Fifty-five of the students' mothers and fathers died or went missing after the earthquake and a further 321 were injured.
Half of the students stayed in the affected area during the aftermath and 90% of their families experienced severe property loss. Half of the students had group or individual counseling. Three-quarters received material support.
The overall average score on the 17-item PCL-C scale, which is used to measure PTSD in civilians, was 33.64 out of 85 (range 17-85). Girls recorded higher scores than boys (34.20 versus 32.98) with senior students recording higher scores than junior students (34.21 versus 32.48).

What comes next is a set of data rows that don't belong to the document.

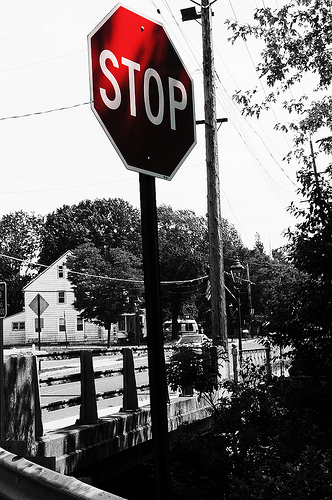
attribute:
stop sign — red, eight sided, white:
[86, 1, 197, 180]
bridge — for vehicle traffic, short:
[2, 343, 231, 473]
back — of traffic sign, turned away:
[29, 295, 50, 316]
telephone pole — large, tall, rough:
[189, 0, 228, 351]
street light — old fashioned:
[229, 254, 245, 376]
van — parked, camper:
[162, 319, 199, 340]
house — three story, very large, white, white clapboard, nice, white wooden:
[21, 249, 137, 346]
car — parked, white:
[173, 333, 213, 355]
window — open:
[58, 290, 66, 304]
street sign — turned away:
[34, 317, 43, 331]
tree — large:
[64, 243, 146, 348]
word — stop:
[99, 49, 188, 132]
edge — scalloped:
[68, 244, 139, 258]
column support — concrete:
[2, 353, 44, 440]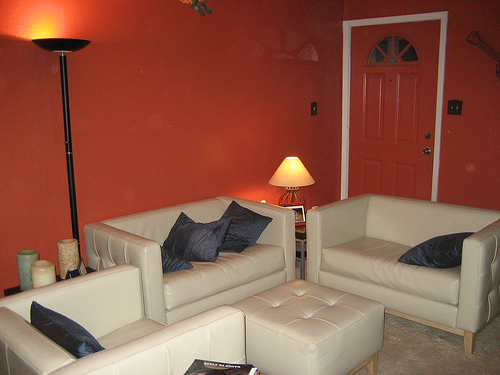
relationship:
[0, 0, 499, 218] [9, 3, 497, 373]
red wall in room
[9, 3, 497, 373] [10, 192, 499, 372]
room with furniture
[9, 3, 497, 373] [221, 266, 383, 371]
room with ottoman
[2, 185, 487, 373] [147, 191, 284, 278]
couches have pillows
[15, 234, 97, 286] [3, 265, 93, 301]
candles on top of table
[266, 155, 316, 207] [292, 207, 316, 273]
lamp on top of table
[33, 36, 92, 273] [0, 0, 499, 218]
floor lamp next to red wall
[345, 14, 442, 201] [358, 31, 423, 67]
red door has insert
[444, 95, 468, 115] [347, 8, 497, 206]
switch on wall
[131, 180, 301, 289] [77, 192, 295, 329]
pillows on couch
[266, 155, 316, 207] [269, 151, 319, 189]
lamp with a white shade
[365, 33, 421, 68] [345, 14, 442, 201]
window on a red door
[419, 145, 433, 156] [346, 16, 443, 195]
door knob on a door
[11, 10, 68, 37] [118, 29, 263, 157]
light glare on red wall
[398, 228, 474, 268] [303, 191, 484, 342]
pillow on couch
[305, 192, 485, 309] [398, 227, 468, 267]
couch with a blue pillow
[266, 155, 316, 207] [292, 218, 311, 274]
lamp on table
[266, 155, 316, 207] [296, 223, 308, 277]
lamp on table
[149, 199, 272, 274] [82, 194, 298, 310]
blue pillows on couch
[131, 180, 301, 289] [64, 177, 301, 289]
pillows on sofa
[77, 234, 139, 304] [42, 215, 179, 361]
candles on table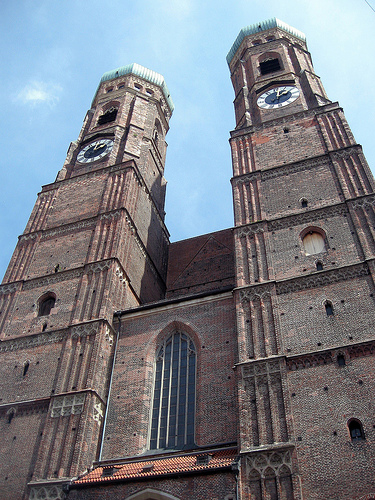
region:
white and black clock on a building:
[252, 77, 304, 112]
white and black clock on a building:
[73, 136, 115, 168]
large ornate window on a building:
[135, 315, 202, 455]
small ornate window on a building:
[35, 289, 56, 319]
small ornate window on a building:
[345, 413, 366, 449]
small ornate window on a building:
[321, 297, 333, 320]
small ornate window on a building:
[300, 223, 328, 258]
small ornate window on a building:
[298, 196, 307, 209]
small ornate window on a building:
[18, 359, 30, 381]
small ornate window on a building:
[3, 406, 15, 425]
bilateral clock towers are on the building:
[3, 17, 370, 498]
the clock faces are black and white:
[70, 83, 297, 162]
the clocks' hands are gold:
[71, 84, 300, 164]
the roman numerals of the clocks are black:
[73, 86, 300, 163]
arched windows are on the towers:
[90, 48, 288, 132]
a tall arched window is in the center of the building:
[147, 316, 204, 456]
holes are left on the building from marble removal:
[268, 195, 374, 455]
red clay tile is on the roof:
[72, 442, 237, 485]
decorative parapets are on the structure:
[17, 88, 374, 378]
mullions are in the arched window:
[139, 305, 205, 455]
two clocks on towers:
[63, 97, 324, 176]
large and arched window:
[138, 336, 202, 465]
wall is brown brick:
[54, 165, 358, 493]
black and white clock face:
[258, 82, 298, 117]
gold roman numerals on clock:
[256, 87, 292, 107]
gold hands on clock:
[252, 78, 303, 126]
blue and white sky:
[5, 43, 68, 133]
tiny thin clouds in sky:
[6, 58, 64, 130]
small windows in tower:
[37, 269, 71, 346]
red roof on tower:
[95, 455, 229, 472]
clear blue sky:
[40, 10, 206, 56]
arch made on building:
[295, 225, 330, 255]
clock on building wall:
[256, 85, 304, 106]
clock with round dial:
[77, 137, 111, 164]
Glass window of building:
[155, 336, 190, 443]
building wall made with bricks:
[298, 384, 323, 431]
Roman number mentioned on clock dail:
[287, 86, 299, 104]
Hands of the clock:
[93, 139, 104, 151]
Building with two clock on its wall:
[72, 83, 306, 164]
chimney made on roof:
[195, 451, 212, 464]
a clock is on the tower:
[76, 137, 112, 162]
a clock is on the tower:
[254, 84, 300, 109]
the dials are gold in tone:
[90, 137, 105, 152]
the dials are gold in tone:
[275, 86, 290, 101]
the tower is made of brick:
[5, 80, 369, 496]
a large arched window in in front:
[147, 316, 203, 458]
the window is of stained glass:
[146, 318, 202, 448]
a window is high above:
[32, 289, 59, 320]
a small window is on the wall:
[342, 415, 367, 446]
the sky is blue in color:
[1, 2, 373, 272]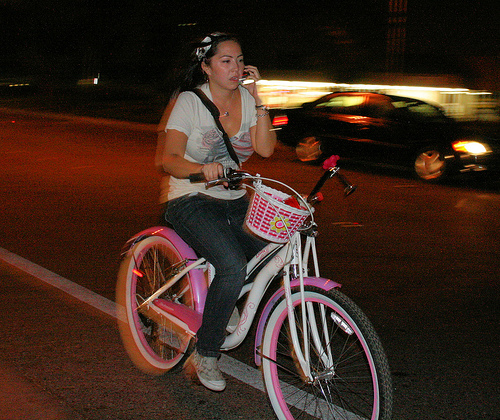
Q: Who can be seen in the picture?
A: A woman.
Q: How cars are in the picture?
A: One.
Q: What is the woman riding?
A: A bike.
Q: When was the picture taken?
A: Nighttime.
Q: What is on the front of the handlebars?
A: A basket.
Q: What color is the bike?
A: Pink & white.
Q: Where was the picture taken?
A: The road.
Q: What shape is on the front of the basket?
A: A flower.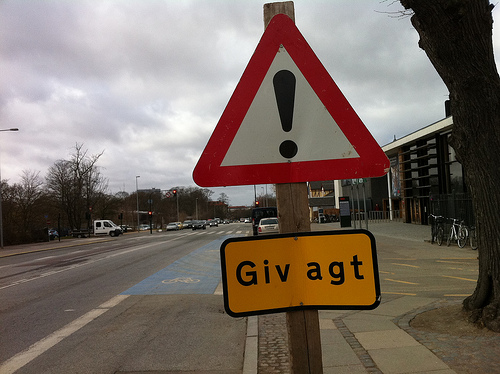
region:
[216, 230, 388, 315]
yellow and black sign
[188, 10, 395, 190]
red and white sign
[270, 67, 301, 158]
black exclamation sign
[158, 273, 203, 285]
image of a bike on the road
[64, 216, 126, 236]
white flat bed truck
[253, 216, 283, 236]
white car on the side of the road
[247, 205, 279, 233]
black van on the side of the road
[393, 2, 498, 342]
tree trunk on a sidewalk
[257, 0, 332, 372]
wooden sign post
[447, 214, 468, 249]
white bike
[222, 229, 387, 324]
Yellow and black sign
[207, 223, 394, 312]
Giv agt sign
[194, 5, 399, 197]
Red, white and black sign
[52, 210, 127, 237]
Truck on a road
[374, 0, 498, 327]
Tree on a sidewalk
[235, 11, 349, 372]
Wood post with signs on it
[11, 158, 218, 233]
Bare trees by a road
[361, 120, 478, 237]
Glass windows on a building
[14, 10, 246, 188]
White clouds in the sky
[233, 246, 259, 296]
Black letter on yellow sign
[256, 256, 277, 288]
Black letter on yellow sign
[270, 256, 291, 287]
Black letter on yellow sign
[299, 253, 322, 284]
Black letter on yellow sign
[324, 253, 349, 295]
Black letter on yellow sign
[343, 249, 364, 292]
Black letter on yellow sign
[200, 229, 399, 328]
black and yellow sign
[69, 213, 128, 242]
White truck on pavement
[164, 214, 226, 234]
Several cars on pavement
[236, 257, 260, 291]
black letter on sign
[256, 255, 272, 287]
black letter on sign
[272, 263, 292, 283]
black letter on sign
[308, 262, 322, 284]
black letter on sign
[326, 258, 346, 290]
black letter on sign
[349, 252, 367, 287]
black letter on sign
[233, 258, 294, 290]
black letters on sign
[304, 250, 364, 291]
black letters on sign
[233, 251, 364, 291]
black letters on sign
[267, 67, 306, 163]
black symbol on sign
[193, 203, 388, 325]
black and yellow sign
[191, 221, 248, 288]
corner of the sign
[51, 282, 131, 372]
white line on ground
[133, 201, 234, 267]
cars on the street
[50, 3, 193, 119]
clouds above the land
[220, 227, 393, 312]
yellow and black street sign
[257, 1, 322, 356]
wood post holding signs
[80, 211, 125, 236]
white truck on street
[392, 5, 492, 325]
tree trunk on sidewalk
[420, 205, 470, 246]
bikes along sidewalk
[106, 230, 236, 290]
blue paint on the road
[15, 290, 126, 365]
white line on the road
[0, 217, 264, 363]
street with lots of cars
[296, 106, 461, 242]
building in the back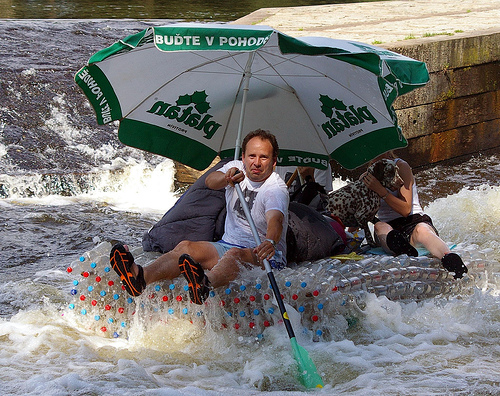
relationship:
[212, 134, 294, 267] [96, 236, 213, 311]
man wearing shoes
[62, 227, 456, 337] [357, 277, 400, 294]
raft of bottles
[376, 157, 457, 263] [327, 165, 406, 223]
woman holding dog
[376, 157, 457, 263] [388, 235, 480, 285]
woman wearing black shoes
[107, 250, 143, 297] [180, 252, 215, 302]
bottom of shoe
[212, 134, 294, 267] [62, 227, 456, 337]
man on raft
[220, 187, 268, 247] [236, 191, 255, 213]
white shirt has graphics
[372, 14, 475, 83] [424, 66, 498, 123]
bricks with moss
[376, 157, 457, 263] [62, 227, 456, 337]
woman on raft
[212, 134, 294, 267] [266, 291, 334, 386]
man using paddle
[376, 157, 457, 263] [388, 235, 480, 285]
woman in black shoes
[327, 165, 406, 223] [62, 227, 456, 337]
dog on raft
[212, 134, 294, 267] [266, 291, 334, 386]
man holding paddle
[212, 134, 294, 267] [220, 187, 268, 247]
man in white shirt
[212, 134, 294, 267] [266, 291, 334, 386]
man with paddle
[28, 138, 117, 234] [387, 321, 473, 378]
water with white caps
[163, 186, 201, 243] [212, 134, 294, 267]
sleeping bag behind man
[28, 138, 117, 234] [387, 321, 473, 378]
water has white caps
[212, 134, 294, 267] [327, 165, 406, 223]
man with dog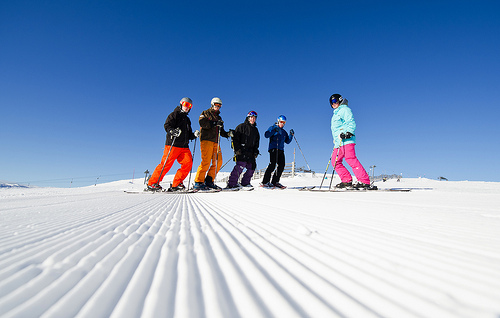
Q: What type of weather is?
A: It is clear.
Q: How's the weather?
A: It is clear.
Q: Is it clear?
A: Yes, it is clear.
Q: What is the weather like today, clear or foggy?
A: It is clear.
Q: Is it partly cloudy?
A: No, it is clear.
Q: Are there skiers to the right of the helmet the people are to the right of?
A: No, the skier is to the left of the helmet.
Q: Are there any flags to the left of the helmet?
A: No, there is a skier to the left of the helmet.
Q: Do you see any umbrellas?
A: No, there are no umbrellas.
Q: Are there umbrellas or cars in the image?
A: No, there are no umbrellas or cars.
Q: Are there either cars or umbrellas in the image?
A: No, there are no umbrellas or cars.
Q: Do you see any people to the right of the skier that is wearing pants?
A: Yes, there are people to the right of the skier.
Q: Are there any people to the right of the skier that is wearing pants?
A: Yes, there are people to the right of the skier.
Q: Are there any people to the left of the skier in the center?
A: No, the people are to the right of the skier.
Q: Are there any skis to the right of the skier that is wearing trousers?
A: No, there are people to the right of the skier.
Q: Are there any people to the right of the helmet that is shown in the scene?
A: Yes, there are people to the right of the helmet.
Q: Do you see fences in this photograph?
A: No, there are no fences.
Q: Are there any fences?
A: No, there are no fences.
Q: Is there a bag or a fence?
A: No, there are no fences or bags.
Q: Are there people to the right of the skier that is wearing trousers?
A: Yes, there is a person to the right of the skier.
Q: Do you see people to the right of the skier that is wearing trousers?
A: Yes, there is a person to the right of the skier.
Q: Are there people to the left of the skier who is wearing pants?
A: No, the person is to the right of the skier.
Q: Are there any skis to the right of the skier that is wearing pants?
A: No, there is a person to the right of the skier.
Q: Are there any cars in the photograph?
A: No, there are no cars.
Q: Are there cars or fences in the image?
A: No, there are no cars or fences.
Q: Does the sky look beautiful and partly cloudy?
A: No, the sky is beautiful but clear.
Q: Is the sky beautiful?
A: Yes, the sky is beautiful.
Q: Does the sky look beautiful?
A: Yes, the sky is beautiful.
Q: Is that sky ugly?
A: No, the sky is beautiful.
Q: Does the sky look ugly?
A: No, the sky is beautiful.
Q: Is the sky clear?
A: Yes, the sky is clear.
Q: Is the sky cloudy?
A: No, the sky is clear.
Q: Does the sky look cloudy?
A: No, the sky is clear.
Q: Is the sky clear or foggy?
A: The sky is clear.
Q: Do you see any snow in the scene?
A: Yes, there is snow.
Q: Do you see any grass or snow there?
A: Yes, there is snow.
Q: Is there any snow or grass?
A: Yes, there is snow.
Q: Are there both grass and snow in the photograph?
A: No, there is snow but no grass.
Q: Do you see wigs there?
A: No, there are no wigs.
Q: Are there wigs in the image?
A: No, there are no wigs.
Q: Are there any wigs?
A: No, there are no wigs.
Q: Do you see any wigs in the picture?
A: No, there are no wigs.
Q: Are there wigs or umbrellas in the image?
A: No, there are no wigs or umbrellas.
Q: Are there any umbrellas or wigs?
A: No, there are no wigs or umbrellas.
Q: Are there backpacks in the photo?
A: No, there are no backpacks.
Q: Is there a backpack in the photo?
A: No, there are no backpacks.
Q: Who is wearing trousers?
A: The skier is wearing trousers.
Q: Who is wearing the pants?
A: The skier is wearing trousers.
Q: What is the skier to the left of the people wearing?
A: The skier is wearing pants.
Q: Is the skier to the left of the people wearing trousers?
A: Yes, the skier is wearing trousers.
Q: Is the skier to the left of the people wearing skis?
A: No, the skier is wearing trousers.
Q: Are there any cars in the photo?
A: No, there are no cars.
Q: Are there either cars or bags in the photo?
A: No, there are no cars or bags.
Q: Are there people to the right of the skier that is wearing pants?
A: Yes, there is a person to the right of the skier.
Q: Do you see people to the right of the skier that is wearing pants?
A: Yes, there is a person to the right of the skier.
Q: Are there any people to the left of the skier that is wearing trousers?
A: No, the person is to the right of the skier.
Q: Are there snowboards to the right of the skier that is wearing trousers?
A: No, there is a person to the right of the skier.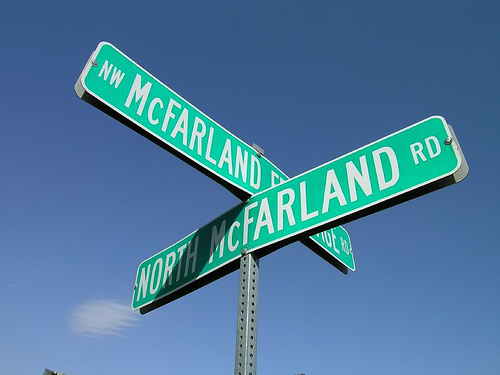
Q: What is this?
A: Street signs.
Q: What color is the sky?
A: Blue.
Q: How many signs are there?
A: 2.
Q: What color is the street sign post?
A: Gray.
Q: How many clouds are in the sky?
A: 1.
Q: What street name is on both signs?
A: Mcfarland Rd.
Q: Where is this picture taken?
A: North Mcfarland Rd.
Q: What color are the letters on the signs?
A: White.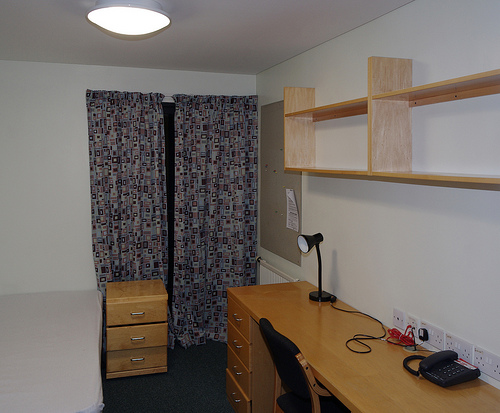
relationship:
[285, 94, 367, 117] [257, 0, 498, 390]
shelf hung on wall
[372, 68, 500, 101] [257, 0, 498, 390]
shelf hung on wall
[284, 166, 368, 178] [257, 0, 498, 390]
shelf hung on wall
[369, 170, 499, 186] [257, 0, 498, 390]
shelf hung on wall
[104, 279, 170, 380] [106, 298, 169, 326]
dresser has drawer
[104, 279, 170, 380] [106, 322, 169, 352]
dresser has drawer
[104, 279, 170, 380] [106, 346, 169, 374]
dresser has drawer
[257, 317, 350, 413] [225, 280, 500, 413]
chair pushed under desk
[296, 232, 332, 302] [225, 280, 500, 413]
lamp on top of desk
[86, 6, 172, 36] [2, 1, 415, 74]
light on ceiling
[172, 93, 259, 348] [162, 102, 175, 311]
curtain covering window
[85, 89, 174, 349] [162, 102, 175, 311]
curtain covering window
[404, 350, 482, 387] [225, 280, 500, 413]
telephone on top of desk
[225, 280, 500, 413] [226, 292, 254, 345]
desk has drawer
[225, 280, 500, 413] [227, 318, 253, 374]
desk has drawer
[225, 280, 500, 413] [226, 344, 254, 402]
desk has drawer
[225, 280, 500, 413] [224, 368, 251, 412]
desk has drawer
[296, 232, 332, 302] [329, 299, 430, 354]
lamp has cord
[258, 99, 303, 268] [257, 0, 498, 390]
bulletin board hanging on wall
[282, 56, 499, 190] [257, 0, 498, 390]
shelf set on wall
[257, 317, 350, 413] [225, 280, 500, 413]
chair underneath desk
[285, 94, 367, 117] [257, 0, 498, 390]
shelf attached to wall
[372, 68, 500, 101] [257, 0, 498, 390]
shelf attached to wall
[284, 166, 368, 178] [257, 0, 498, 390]
shelf attached to wall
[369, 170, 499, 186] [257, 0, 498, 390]
shelf attached to wall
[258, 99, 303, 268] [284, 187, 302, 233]
bulletin board has paper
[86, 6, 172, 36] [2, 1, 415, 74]
light hanging from ceiling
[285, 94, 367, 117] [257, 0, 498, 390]
shelf hanging on wall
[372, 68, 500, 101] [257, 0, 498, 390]
shelf hanging on wall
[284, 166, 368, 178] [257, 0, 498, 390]
shelf hanging on wall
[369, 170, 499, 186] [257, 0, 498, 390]
shelf hanging on wall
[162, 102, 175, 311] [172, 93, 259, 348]
window has curtain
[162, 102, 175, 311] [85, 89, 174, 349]
window has curtain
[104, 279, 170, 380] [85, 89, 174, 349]
dresser in front of curtain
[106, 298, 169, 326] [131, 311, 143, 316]
drawer has drawer pull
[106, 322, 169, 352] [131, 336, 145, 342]
drawer has drawer pull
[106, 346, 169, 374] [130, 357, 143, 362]
drawer has drawer pull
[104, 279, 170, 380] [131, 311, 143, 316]
dresser has drawer pull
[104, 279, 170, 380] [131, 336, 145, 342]
dresser has drawer pull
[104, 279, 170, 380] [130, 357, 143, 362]
dresser has drawer pull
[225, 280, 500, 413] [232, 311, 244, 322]
desk has handle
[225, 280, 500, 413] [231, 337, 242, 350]
desk has handle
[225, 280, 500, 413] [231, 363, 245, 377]
desk has handle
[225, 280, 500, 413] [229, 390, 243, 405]
desk has handle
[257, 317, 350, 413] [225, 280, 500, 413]
chair pushed up to desk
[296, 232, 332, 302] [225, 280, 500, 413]
lamp sitting on desk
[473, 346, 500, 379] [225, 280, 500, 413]
electrical outlet above desk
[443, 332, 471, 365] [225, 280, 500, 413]
electrical outlet above desk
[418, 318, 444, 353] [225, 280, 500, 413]
electrical outlet above desk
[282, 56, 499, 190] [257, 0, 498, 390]
shelf set hanging on wall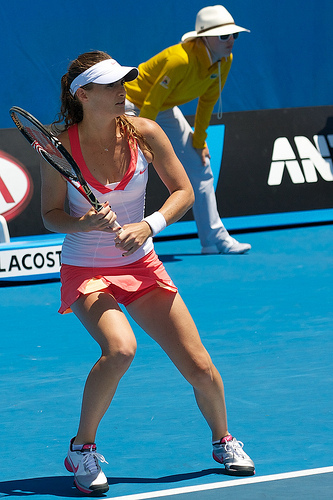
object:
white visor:
[69, 56, 139, 97]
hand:
[114, 221, 153, 258]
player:
[38, 47, 258, 493]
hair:
[46, 50, 156, 162]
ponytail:
[50, 72, 84, 135]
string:
[215, 59, 224, 120]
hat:
[181, 4, 252, 44]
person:
[120, 3, 252, 256]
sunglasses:
[216, 32, 241, 42]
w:
[25, 126, 63, 159]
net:
[13, 111, 77, 180]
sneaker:
[63, 434, 112, 498]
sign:
[68, 454, 80, 473]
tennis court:
[0, 222, 333, 500]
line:
[97, 464, 333, 499]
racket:
[8, 104, 125, 237]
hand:
[80, 200, 121, 233]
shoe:
[210, 434, 257, 478]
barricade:
[0, 0, 330, 286]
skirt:
[57, 248, 178, 315]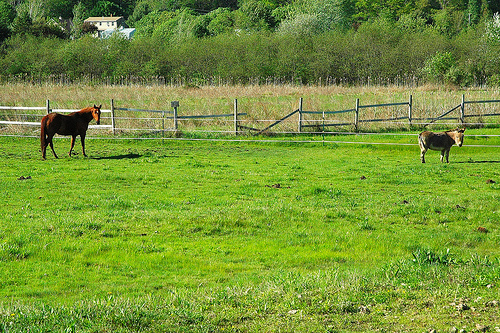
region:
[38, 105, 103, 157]
brown horse in grass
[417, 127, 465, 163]
grey and brown donkey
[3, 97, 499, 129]
grey wooden fence by field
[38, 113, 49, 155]
brown tail of horse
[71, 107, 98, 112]
brown mane of horse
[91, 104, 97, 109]
brown ear on horse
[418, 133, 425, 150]
grey tail on donkey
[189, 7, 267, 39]
tree with green leaves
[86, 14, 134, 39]
white and tan house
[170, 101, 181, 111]
sign on fence post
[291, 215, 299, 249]
part of a grass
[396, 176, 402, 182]
part of a horse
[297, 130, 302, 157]
part of a fence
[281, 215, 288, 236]
edge of a lawn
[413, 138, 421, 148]
part of a tail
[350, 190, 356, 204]
part of a grass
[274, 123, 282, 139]
part of a fence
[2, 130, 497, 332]
grass pasture in the foreground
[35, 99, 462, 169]
two equines in a grass pasture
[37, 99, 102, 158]
brown horse in the grass pasture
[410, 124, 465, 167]
brown donkey in the grass pasture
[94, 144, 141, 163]
shadow of the horse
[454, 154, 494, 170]
shadow of the donkey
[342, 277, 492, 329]
rocks in the grass pasture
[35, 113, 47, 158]
brown hair of horse's tail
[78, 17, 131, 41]
white house in the distance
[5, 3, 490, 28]
trees around the house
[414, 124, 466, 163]
a small horse in a field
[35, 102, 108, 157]
a large brown horse in a field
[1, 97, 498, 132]
wooden fence around the field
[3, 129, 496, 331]
green pasture with grass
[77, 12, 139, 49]
a house between the bushes outside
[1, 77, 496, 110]
a field of weeds behind the fence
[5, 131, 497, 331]
green grass on the ground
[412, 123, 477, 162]
small horse grazing in a field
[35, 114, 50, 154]
long brown horse tail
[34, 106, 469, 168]
two horses in a field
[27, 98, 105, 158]
brown horse with brown mane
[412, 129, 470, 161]
brown donkey in the pasture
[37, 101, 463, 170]
two animals in the pasture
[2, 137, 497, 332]
grass pasture animals are in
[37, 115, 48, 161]
brown tail of the horse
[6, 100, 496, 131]
fence along the grass pasture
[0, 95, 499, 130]
wood posts of the fence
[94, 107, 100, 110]
white spot on horse's face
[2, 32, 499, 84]
line of bushes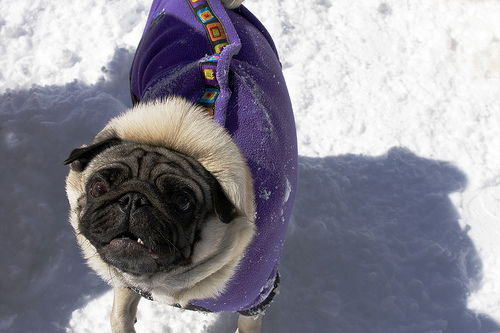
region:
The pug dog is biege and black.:
[56, 1, 308, 331]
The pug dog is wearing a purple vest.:
[123, 0, 293, 315]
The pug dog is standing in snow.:
[6, 0, 496, 331]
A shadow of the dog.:
[306, 126, 486, 331]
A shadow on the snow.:
[3, 50, 134, 330]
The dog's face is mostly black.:
[58, 136, 239, 277]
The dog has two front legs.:
[103, 281, 265, 331]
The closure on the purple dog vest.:
[186, 0, 257, 125]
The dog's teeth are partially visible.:
[128, 233, 146, 246]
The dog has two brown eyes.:
[85, 175, 196, 216]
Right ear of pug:
[59, 132, 128, 173]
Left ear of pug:
[205, 160, 247, 229]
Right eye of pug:
[79, 173, 114, 205]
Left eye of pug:
[165, 181, 196, 218]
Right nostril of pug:
[115, 192, 130, 209]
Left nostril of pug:
[132, 194, 142, 212]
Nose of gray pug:
[114, 191, 150, 217]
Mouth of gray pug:
[91, 220, 169, 266]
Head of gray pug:
[61, 134, 246, 284]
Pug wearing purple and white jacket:
[57, 1, 323, 331]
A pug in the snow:
[27, 10, 399, 332]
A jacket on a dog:
[63, 8, 332, 323]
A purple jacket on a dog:
[78, 1, 323, 331]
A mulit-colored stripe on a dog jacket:
[177, 2, 233, 132]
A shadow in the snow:
[3, 78, 82, 320]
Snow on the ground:
[298, 21, 493, 147]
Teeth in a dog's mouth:
[125, 229, 152, 250]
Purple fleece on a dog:
[232, 44, 297, 218]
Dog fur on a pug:
[119, 105, 220, 150]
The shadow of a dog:
[298, 97, 499, 328]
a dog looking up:
[51, 9, 301, 329]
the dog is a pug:
[57, 0, 307, 330]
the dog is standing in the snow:
[2, 4, 497, 330]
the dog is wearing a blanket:
[135, 0, 300, 313]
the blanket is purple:
[122, 0, 306, 306]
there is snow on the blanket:
[229, 61, 292, 239]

The same pattern was observed in the individual categories.
Just over 60% displayed at least one symptom when it came to re-experiencing the event, with an average score of 9.86 out of 25 (range 5-25).
A quarter displayed at least three symptoms when it came to avoiding reminders of the event and feeling numb, with an average score of 12.64 out of 35 (range 7-35).
Just under half (49%) displayed at least two symptoms of increased emotional arousal, with an average score of 11.14 out of 25 (range 5-25).
The study also showed that boys tended to cope by using problem solving, while girls focused on emotional release.
"We believe that the findings of our study provide important information for mental health interventions after large-scale natural disasters" says Dr Zhang. "Previous research has indicated that symptoms in adolescents persist long after traumatic events and are likely to become chronic, which is why prompt action and support is so necessary."
The authors have three key recommendations for clinical practice as a result of their study:
Social support, including material support and psychological intervention, should be made available as soon as possible after the traumatic event.
More attention should be paid to high-risk adolescents, including girls, older students, those most affected by the trauma - including loss of property, personal injury and the death of friends and family - and those who use passive coping skills to try and avoid the issues.
Survivors should be encouraged to use effective coping skills to make themselves feel more in control. Cognitive behavior therapy can also prove useful in some cases.
"Sadly, the world has been affected by a number of large-scale natural disasters in the last few years, including large earthquakes and tsunamis" says Dr Zhang. "Our research underlines the importance of making sure that adolescents receive the psychological support they need to rebuild their lives, as well as the practical resources they and their families need to rebuild their homes and communities."